#### [What to do]
Return the records exactly as they appear below, omitting the pictures.

#### [Source records]

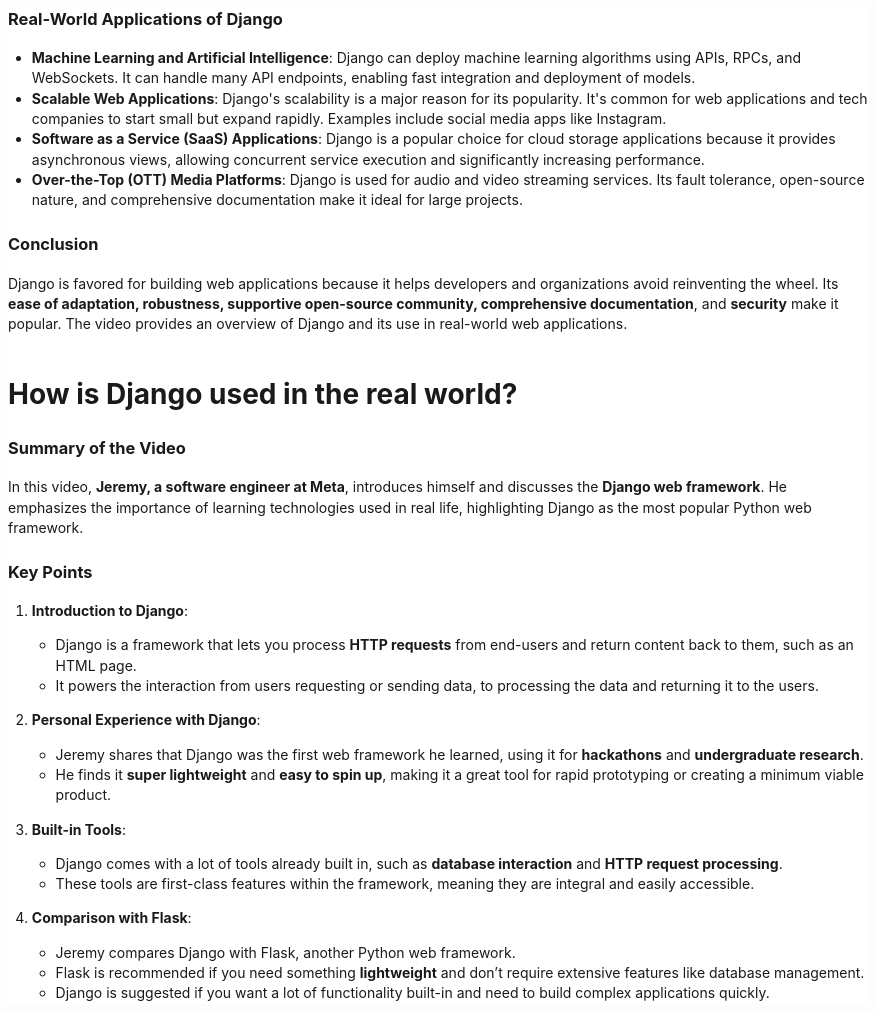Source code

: ### Real-World Applications of Django

- **Machine Learning and Artificial Intelligence**: Django can deploy machine learning algorithms using APIs, RPCs, and WebSockets. It can handle many API endpoints, enabling fast integration and deployment of models.
- **Scalable Web Applications**: Django's scalability is a major reason for its popularity. It's common for web applications and tech companies to start small but expand rapidly. Examples include social media apps like Instagram.
- **Software as a Service (SaaS) Applications**: Django is a popular choice for cloud storage applications because it provides asynchronous views, allowing concurrent service execution and significantly increasing performance.
- **Over-the-Top (OTT) Media Platforms**: Django is used for audio and video streaming services. Its fault tolerance, open-source nature, and comprehensive documentation make it ideal for large projects.

### Conclusion

Django is favored for building web applications because it helps developers and organizations avoid reinventing the wheel. Its **ease of adaptation, robustness, supportive open-source community, comprehensive documentation**, and **security** make it popular. The video provides an overview of Django and its use in real-world web applications.

# How is Django used in the real world?

### Summary of the Video

In this video, **Jeremy, a software engineer at Meta**, introduces himself and discusses the **Django web framework**. He emphasizes the importance of learning technologies used in real life, highlighting Django as the most popular Python web framework.

### Key Points

1. **Introduction to Django**:
   - Django is a framework that lets you process **HTTP requests** from end-users and return content back to them, such as an HTML page.
   - It powers the interaction from users requesting or sending data, to processing the data and returning it to the users.

2. **Personal Experience with Django**:
   - Jeremy shares that Django was the first web framework he learned, using it for **hackathons** and **undergraduate research**.
   - He finds it **super lightweight** and **easy to spin up**, making it a great tool for rapid prototyping or creating a minimum viable product.

3. **Built-in Tools**:
   - Django comes with a lot of tools already built in, such as **database interaction** and **HTTP request processing**.
   - These tools are first-class features within the framework, meaning they are integral and easily accessible.

4. **Comparison with Flask**:
   - Jeremy compares Django with Flask, another Python web framework.
   - Flask is recommended if you need something **lightweight** and don’t require extensive features like database management.
   - Django is suggested if you want a lot of functionality built-in and need to build complex applications quickly.
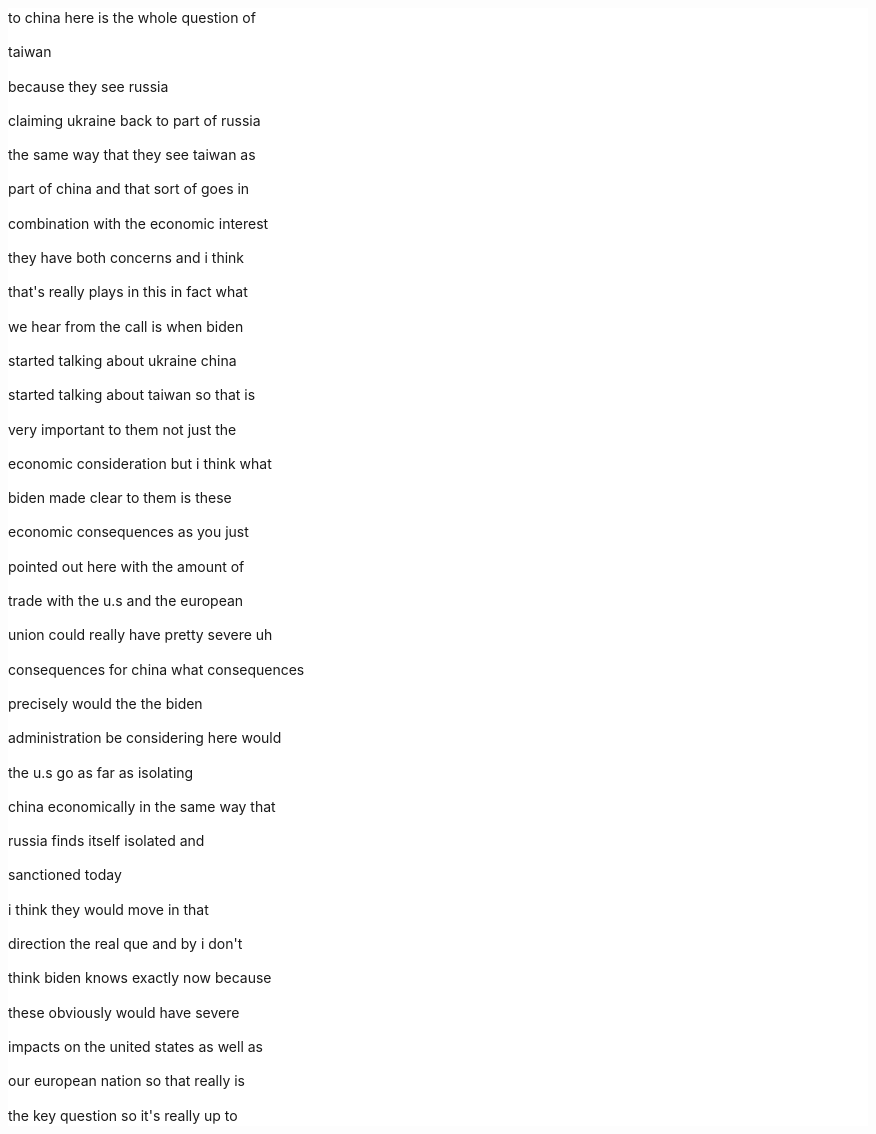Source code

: to china here is the whole question of

taiwan

because they see russia

claiming ukraine back to part of russia

the same way that they see taiwan as

part of china and that sort of goes in

combination with the economic interest

they have both concerns and i think

that's really plays in this in fact what

we hear from the call is when biden

started talking about ukraine china

started talking about taiwan so that is

very important to them not just the

economic consideration but i think what

biden made clear to them is these

economic consequences as you just

pointed out here with the amount of

trade with the u.s and the european

union could really have pretty severe uh

consequences for china what consequences

precisely would the the biden

administration be considering here would

the u.s go as far as isolating

china economically in the same way that

russia finds itself isolated and

sanctioned today

i think they would move in that

direction the real que and by i don't

think biden knows exactly now because

these obviously would have severe

impacts on the united states as well as

our european nation so that really is

the key question so it's really up to
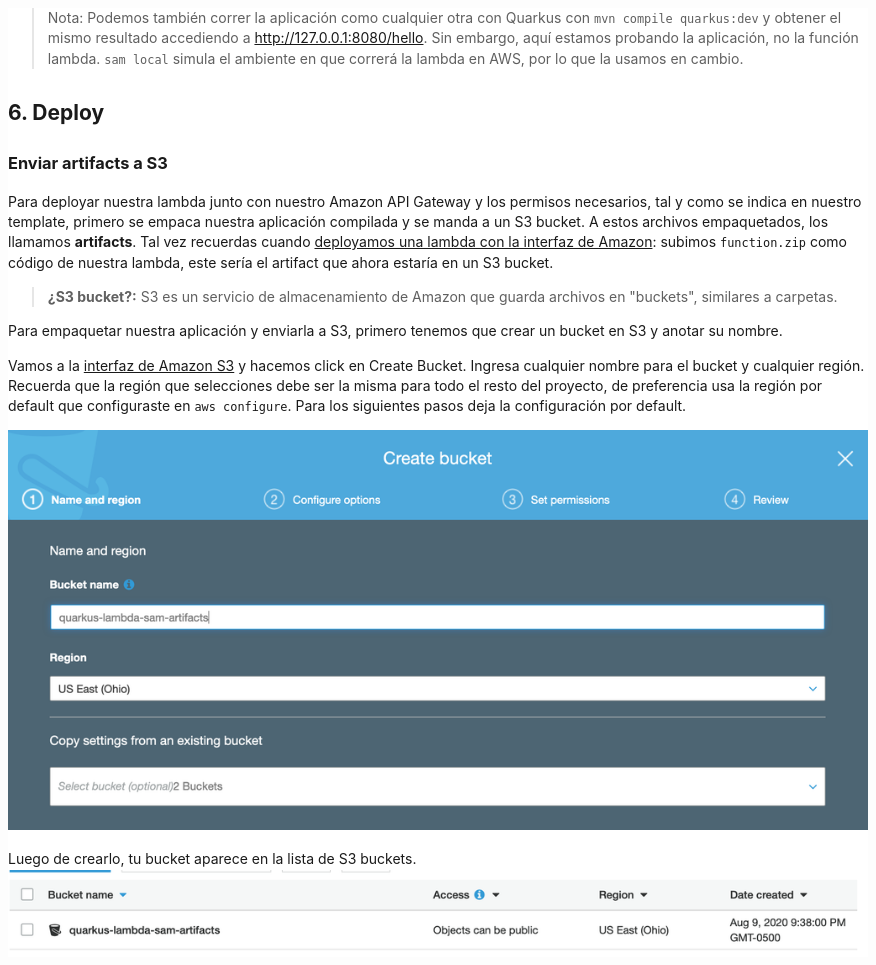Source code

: > Nota: Podemos también correr la aplicación como cualquier otra con Quarkus con `mvn compile quarkus:dev` y obtener el mismo resultado accediendo a http://127.0.0.1:8080/hello. Sin embargo, aquí estamos probando la aplicación, no la función lambda. `sam local` simula el ambiente en que correrá la lambda en AWS, por lo que la usamos en cambio.

## 6. Deploy

### Enviar artifacts a S3
Para deployar nuestra lambda junto con nuestro Amazon API Gateway y los permisos necesarios, tal y como se indica en nuestro template, primero se empaca nuestra aplicación compilada y se manda a un S3 bucket. A estos archivos empaquetados,  los llamamos **artifacts**.
Tal vez recuerdas cuando [deployamos una lambda con la interfaz de Amazon](../simple-lambda/simple-lambda.md#62-en-la-interfaz-web-de-amazon): subimos `function.zip` como código de nuestra lambda, este sería el artifact que ahora estaría en un S3 bucket.

> **¿S3 bucket?:** S3 es un servicio de almacenamiento de Amazon que guarda archivos en "buckets", similares a carpetas.

Para empaquetar nuestra aplicación y enviarla a S3, primero tenemos que crear un bucket en S3 y anotar su nombre.

Vamos a la [interfaz de Amazon S3](https://s3.console.aws.amazon.com/s3/home) y hacemos click en Create Bucket. Ingresa cualquier nombre para el bucket y cualquier región. Recuerda que la región que selecciones debe ser la misma para todo el resto del proyecto, de preferencia usa la región por default que configuraste en `aws configure`. Para los siguientes pasos deja la configuración por default.

![](attachments/Clipboard_2020-08-09-21-51-05.png)

Luego de crearlo, tu bucket aparece en la lista de S3 buckets.
![](attachments/Clipboard_2020-08-09-21-38-50.png)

#### [Response to the task]
Source code

: ### Real-World Applications of Django

- **Machine Learning and Artificial Intelligence**: Django can deploy machine learning algorithms using APIs, RPCs, and WebSockets. It can handle many API endpoints, enabling fast integration and deployment of models.
- **Scalable Web Applications**: Django's scalability is a major reason for its popularity. It's common for web applications and tech companies to start small but expand rapidly. Examples include social media apps like Instagram.
- **Software as a Service (SaaS) Applications**: Django is a popular choice for cloud storage applications because it provides asynchronous views, allowing concurrent service execution and significantly increasing performance.
- **Over-the-Top (OTT) Media Platforms**: Django is used for audio and video streaming services. Its fault tolerance, open-source nature, and comprehensive documentation make it ideal for large projects.

### Conclusion

Django is favored for building web applications because it helps developers and organizations avoid reinventing the wheel. Its **ease of adaptation, robustness, supportive open-source community, comprehensive documentation**, and **security** make it popular. The video provides an overview of Django and its use in real-world web applications.

# How is Django used in the real world?

### Summary of the Video

In this video, **Jeremy, a software engineer at Meta**, introduces himself and discusses the **Django web framework**. He emphasizes the importance of learning technologies used in real life, highlighting Django as the most popular Python web framework.

### Key Points

1. **Introduction to Django**:
   - Django is a framework that lets you process **HTTP requests** from end-users and return content back to them, such as an HTML page.
   - It powers the interaction from users requesting or sending data, to processing the data and returning it to the users.

2. **Personal Experience with Django**:
   - Jeremy shares that Django was the first web framework he learned, using it for **hackathons** and **undergraduate research**.
   - He finds it **super lightweight** and **easy to spin up**, making it a great tool for rapid prototyping or creating a minimum viable product.

3. **Built-in Tools**:
   - Django comes with a lot of tools already built in, such as **database interaction** and **HTTP request processing**.
   - These tools are first-class features within the framework, meaning they are integral and easily accessible.

4. **Comparison with Flask**:
   - Jeremy compares Django with Flask, another Python web framework.
   - Flask is recommended if you need something **lightweight** and don’t require extensive features like database management.
   - Django is suggested if you want a lot of functionality built-in and need to build complex applications quickly.
Source code

: to china here is the whole question of

taiwan

because they see russia

claiming ukraine back to part of russia

the same way that they see taiwan as

part of china and that sort of goes in

combination with the economic interest

they have both concerns and i think

that's really plays in this in fact what

we hear from the call is when biden

started talking about ukraine china

started talking about taiwan so that is

very important to them not just the

economic consideration but i think what

biden made clear to them is these

economic consequences as you just

pointed out here with the amount of

trade with the u.s and the european

union could really have pretty severe uh

consequences for china what consequences

precisely would the the biden

administration be considering here would

the u.s go as far as isolating

china economically in the same way that

russia finds itself isolated and

sanctioned today

i think they would move in that

direction the real que and by i don't

think biden knows exactly now because

these obviously would have severe

impacts on the united states as well as

our european nation so that really is

the key question so it's really up to
Source code

: > Nota: Podemos también correr la aplicación como cualquier otra con Quarkus con `mvn compile quarkus:dev` y obtener el mismo resultado accediendo a http://127.0.0.1:8080/hello. Sin embargo, aquí estamos probando la aplicación, no la función lambda. `sam local` simula el ambiente en que correrá la lambda en AWS, por lo que la usamos en cambio.

## 6. Deploy

### Enviar artifacts a S3
Para deployar nuestra lambda junto con nuestro Amazon API Gateway y los permisos necesarios, tal y como se indica en nuestro template, primero se empaca nuestra aplicación compilada y se manda a un S3 bucket. A estos archivos empaquetados,  los llamamos **artifacts**.
Tal vez recuerdas cuando [deployamos una lambda con la interfaz de Amazon](../simple-lambda/simple-lambda.md#62-en-la-interfaz-web-de-amazon): subimos `function.zip` como código de nuestra lambda, este sería el artifact que ahora estaría en un S3 bucket.

> **¿S3 bucket?:** S3 es un servicio de almacenamiento de Amazon que guarda archivos en "buckets", similares a carpetas.

Para empaquetar nuestra aplicación y enviarla a S3, primero tenemos que crear un bucket en S3 y anotar su nombre.

Vamos a la [interfaz de Amazon S3](https://s3.console.aws.amazon.com/s3/home) y hacemos click en Create Bucket. Ingresa cualquier nombre para el bucket y cualquier región. Recuerda que la región que selecciones debe ser la misma para todo el resto del proyecto, de preferencia usa la región por default que configuraste en `aws configure`. Para los siguientes pasos deja la configuración por default.

![](attachments/Clipboard_2020-08-09-21-51-05.png)

Luego de crearlo, tu bucket aparece en la lista de S3 buckets.
![](attachments/Clipboard_2020-08-09-21-38-50.png)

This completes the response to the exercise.